When Girls Use the Word ‘Slut’ to Bully Each Other

3 minute read

Though hashtag campaigns like #YesAllWomen remind us that women are often the victims of men’s misogyny and sexual aggression, men are not the only culprits. A new study finds that young women are guilty of bullying their peers using degrading sexual language.

Some college-age women maintain their social status by calling other girls “sluts,” according to a study published Wednesday in the Social Psychology Quarterly. Researchers tracked the social lives of 53 women who lived on the same college dorm floor at a Midwestern university during the 2004-05 academic year. The high-status women in that group were primarily from upper-middle class backgrounds and achieved peer status through their participation in the Greek scene.

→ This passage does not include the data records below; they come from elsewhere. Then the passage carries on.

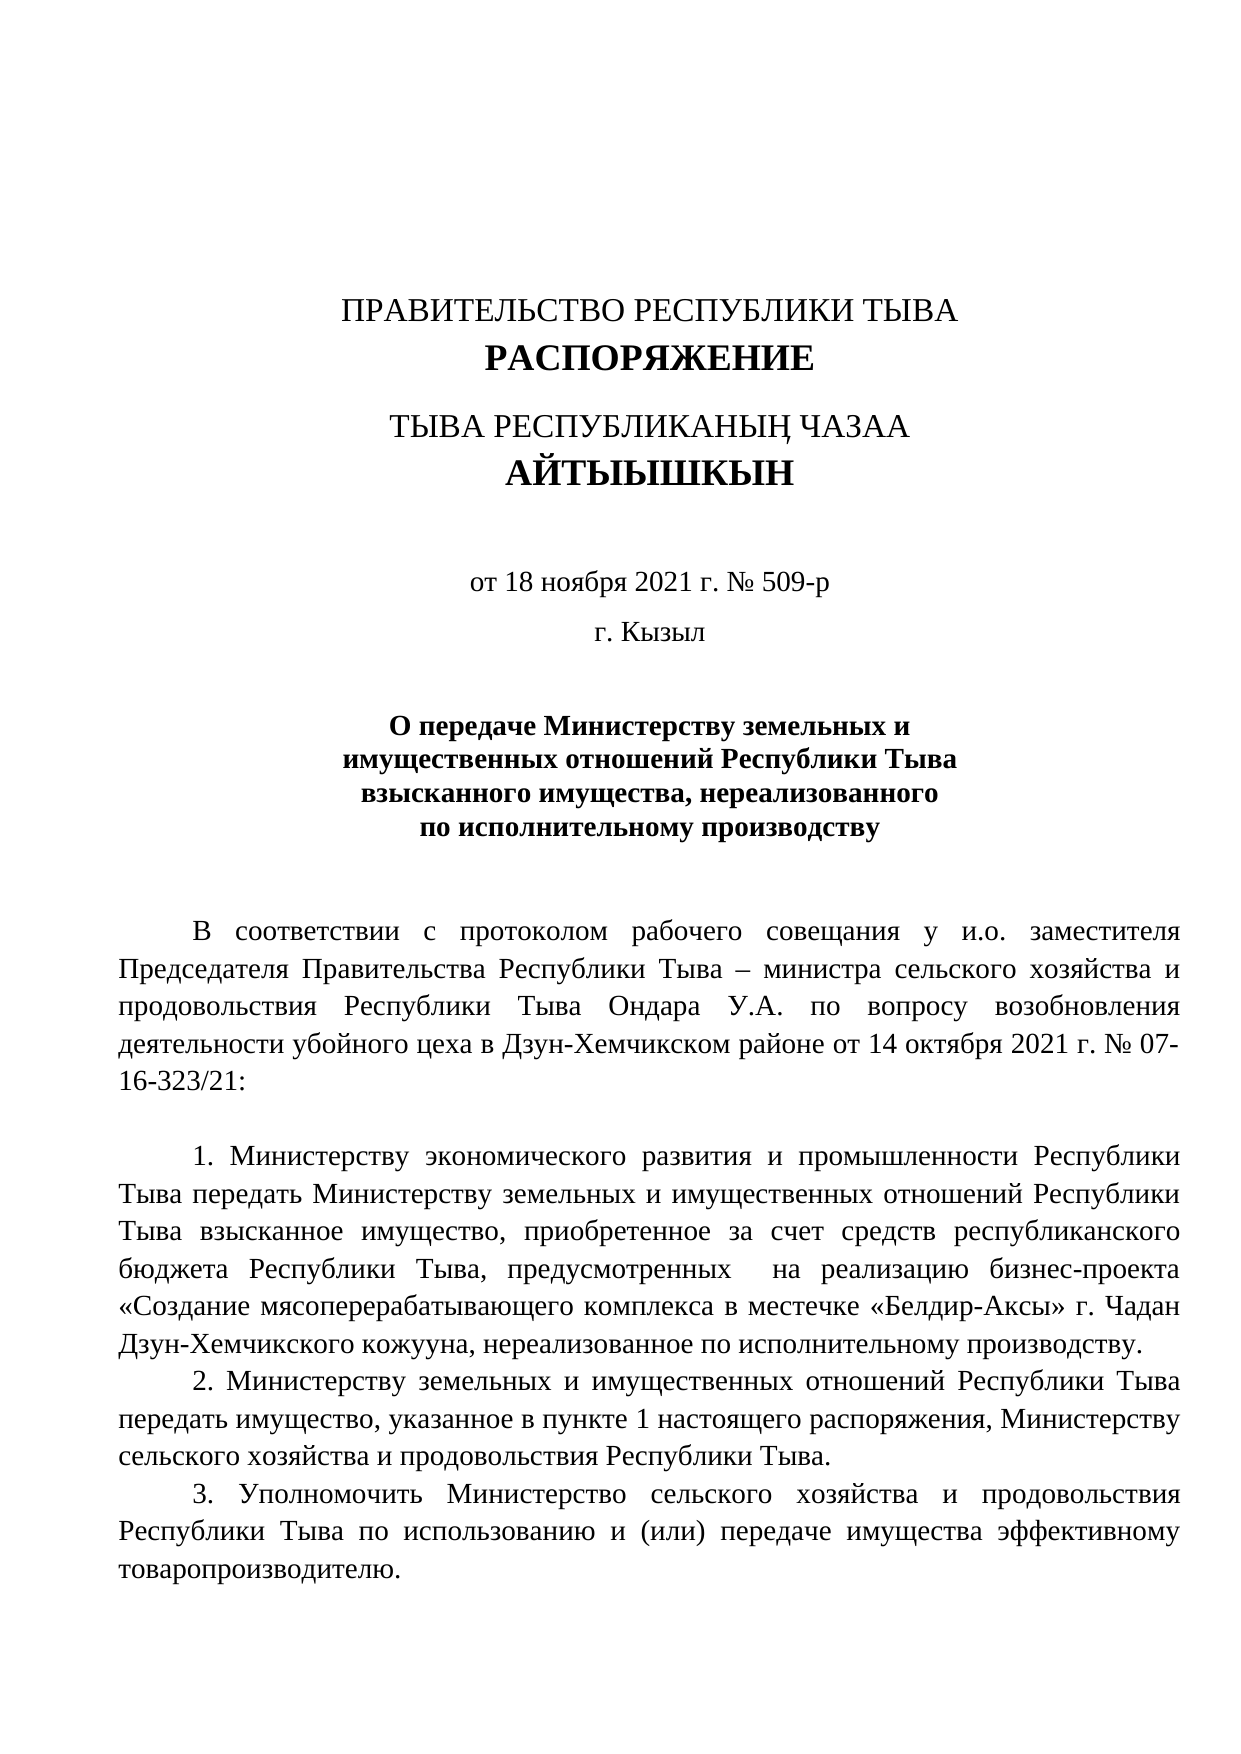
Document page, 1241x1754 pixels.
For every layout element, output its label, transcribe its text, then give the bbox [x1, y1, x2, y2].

text ПРАВИТЕЛЬСТВО РЕСПУБЛИКИ ТЫВА РАСПОРЯЖЕНИЕ [118, 291, 1181, 379]
list 2. Министерству земельных и имущественных отношений Республики Тыва передать имущество, указанное в пункте 1 настоящего распоряжения, Министерству сельского хозяйства и продовольствия Республики Тыва. [118, 1359, 1181, 1472]
text г. Кызыл [118, 614, 1181, 648]
text О передаче Министерству земельных и [118, 708, 1181, 742]
text В соответствии с протоколом рабочего совещания у и.о. заместителя Председателя Правительства Республики Тыва – министра сельского хозяйства и продовольствия Республики Тыва Ондара У.А. по вопросу возобновления деятельности убойного цеха в Дзун-Хемчикском районе от 14 октября 2021 г. № 07-16-323/21: [118, 909, 1181, 1097]
text взысканного имущества, нереализованного [118, 775, 1181, 809]
list 1. Министерству экономического развития и промышленности Республики Тыва передать Министерству земельных и имущественных отношений Республики Тыва взысканное имущество, приобретенное за счет средств республиканского бюджета Республики Тыва, предусмотренных на реализацию бизнес-проекта «Создание мясоперерабатывающего комплекса в местечке «Белдир-Аксы» г. Чадан Дзун-Хемчикского кожууна, нереализованное по исполнительному производству. [118, 1134, 1181, 1359]
text ТЫВА РЕСПУБЛИКАНЫӉ ЧАЗАА АЙТЫЫШКЫН [118, 406, 1181, 494]
text по исполнительному производству [118, 809, 1181, 842]
text от 18 ноября 2021 г. № 509-р [118, 564, 1181, 598]
list 3. Уполномочить Министерство сельского хозяйства и продовольствия Республики Тыва по использованию и (или) передаче имущества эффективному товаропроизводителю. [118, 1472, 1181, 1584]
text имущественных отношений Республики Тыва [118, 742, 1181, 775]
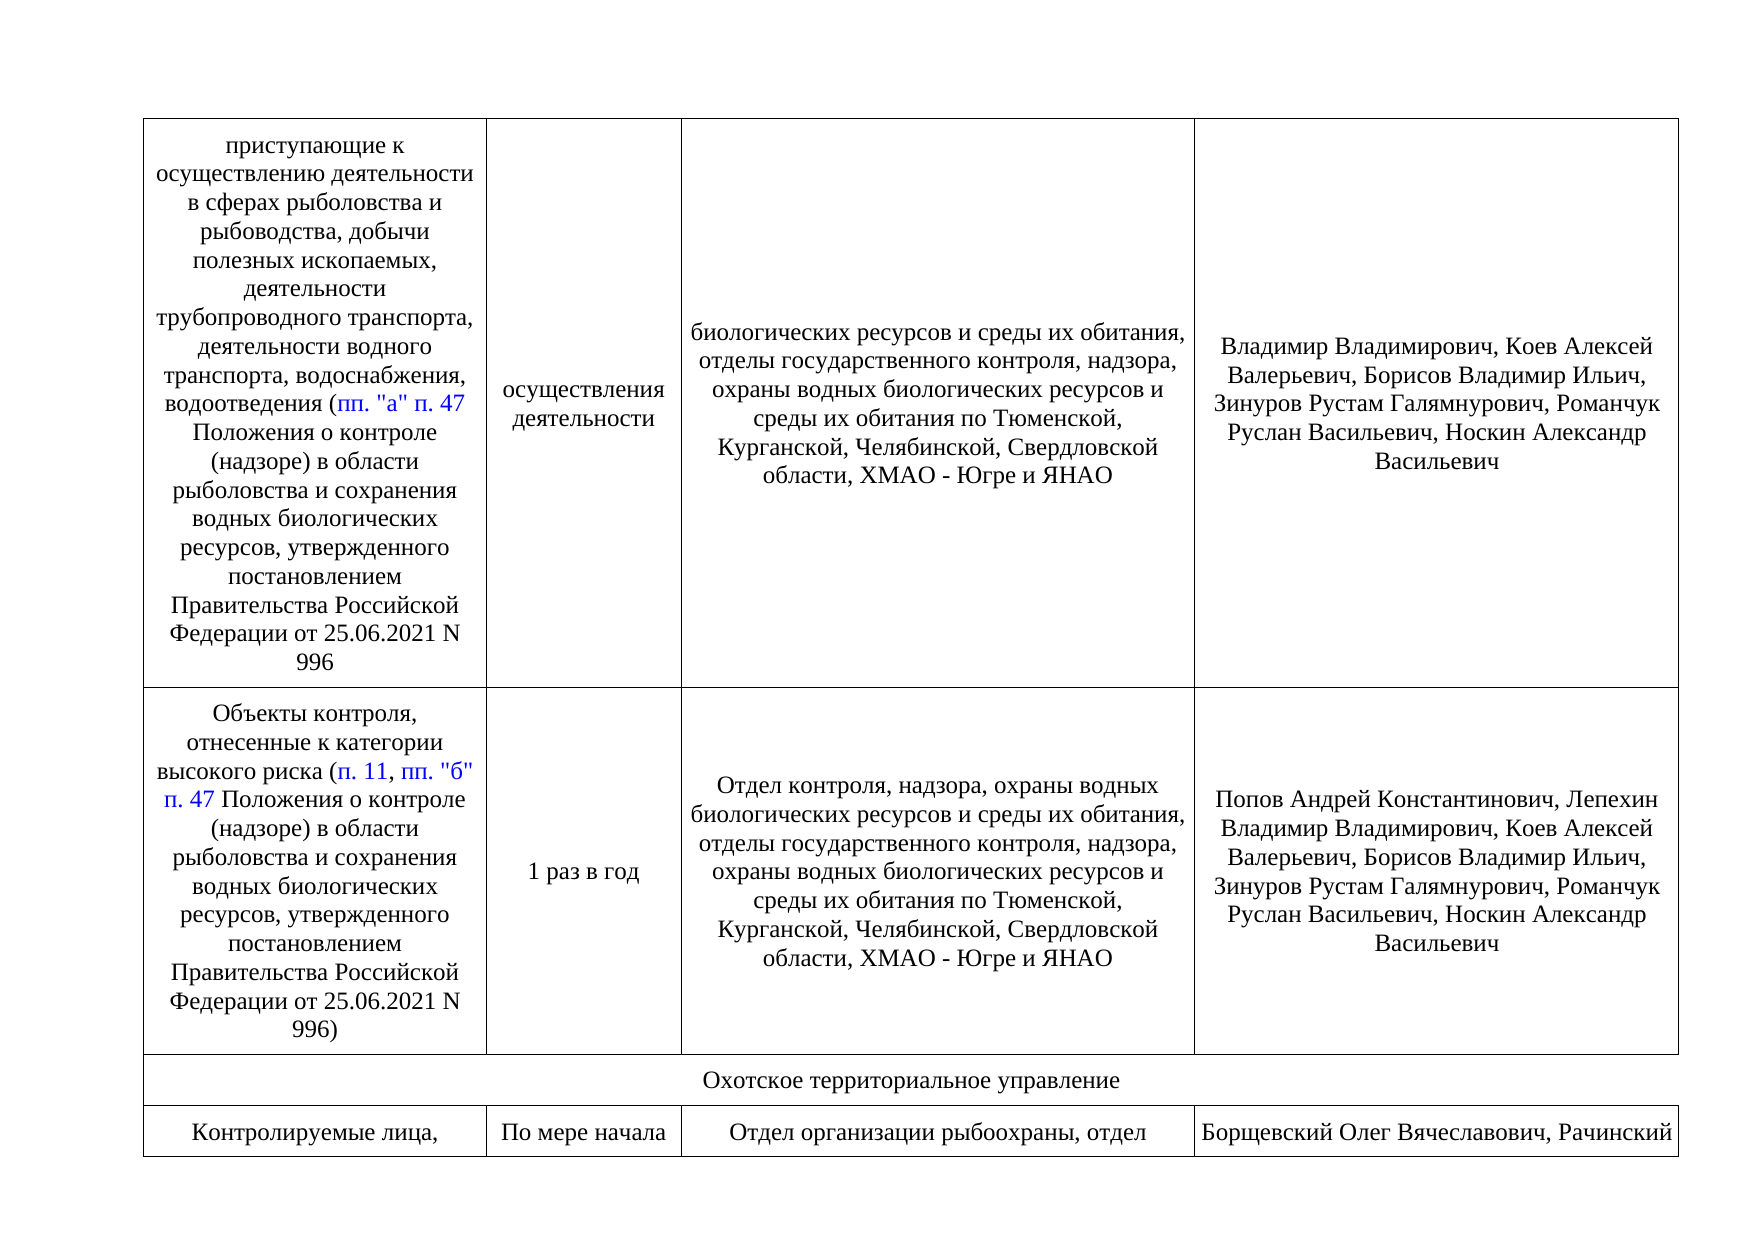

Those well-off, high-status women were less likely to be “slut-shamed” by their lower-status peers, despite engaging in more sexual behavior than the low-status women, researchers found. “This finding made little sense until we realized that college women also used the term [slut] as a way to police class boundaries,” lead researcher Elizabeth Armstrong said. “One of the ways that high-status women signaled to those trying to break in to their social groups that they did not fit in was by engaging in public ‘slut shaming.'”

Slut-shaming can refer to a wide range of behaviors, from telling a woman her outfit is too revealing to accusing her of having sex with too many men to explicitly calling her a “slut” or “whore.” Slut-shaming is an easy way for women to bully each other and put one another down. Whether or not there’s truth to such accusations, publicly criticizing another woman can help a bully to distance herself from the stigma of sexuality while also lowering the status of the girl she’s bullying.

Researchers found that low-status women who tried to enter the high-status scene risked public slut-shaming. The result? The queen bees maintained their social dominance and were more free to participate in the campus “hookup scene.” (Hookups can range from kissing to sex.)

The researchers found that the higher social status you had, the more hookups you would participate in: Of the low-status girls, five had little or no sexual experience, eight had only been in monogamous relationships, one had primarily had relationships but also participated in hookups and seven had participated in both hookups and relationships. By contrast, all of the high-status girls had some sexual experience: One had had only monogamous relationships, three had primarily had relationships but also participated in hookups and 19 women had both hookups and relationships.

These high-status women with more sexual experience tended to define their lifestyle is “classy” rather than “trashy.” However, if lower-status girls tried to mimic that experience, they would immediately be called trashy. The bullying tactic has particularly stinging implications considering those women at the top tended to be upper-middle class white women, and the women with lower social status tended not to be.

Sadly, girl-on-girl fighting usually ends up empowering men. As Tina Fey’s character said in the movie Mean Girls: “You’ve got to stop calling each other sluts and whores. It just makes it OK for guys to call you sluts and whores.”